Today, in a media universe of thousands of choices, the key to economic success is to find your intense minority and play to it for all it's worth. But divisiveness is as profitable in radio as it is fatal to a mass political movement.
One can see this tension being played out even now. Sarah Palin energizes the talk-radio base and is already being pushed as the inevitable next GOP leader. But Palin — like most talk-radio champions — is enormously divisive. Good for ratings; bad for politics.

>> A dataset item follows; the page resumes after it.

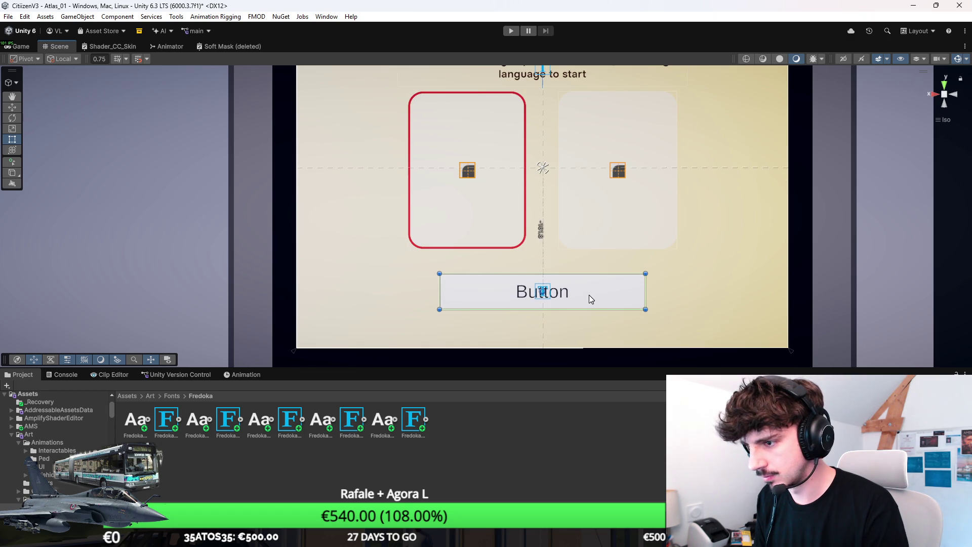
{"action": "key", "text": "ctrl+z"}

The Republicans do have a Reagan/Godfrey-like figure right in their midst. Aside from Barack Obama, of course, the biggest political success story of 2008 was Mike Huckabee, who emerged from absolutely nowhere, with no money, to become a national figure. He is quite conservative but virtually alone in his party. He speaks the language of economic populism in an amiable way that reassures voters.
The key to a Republican revival will be whether they head in the direction of Huckabee and the stylistic mainstream embodied by Reagan, or in the discordant direction of Palin. The economic imperatives of talk radio will push them toward Palin. But unless the Republicans learn how to preach to the masses and not the choir, they're going to remain in the proverbial wilderness for a very long time.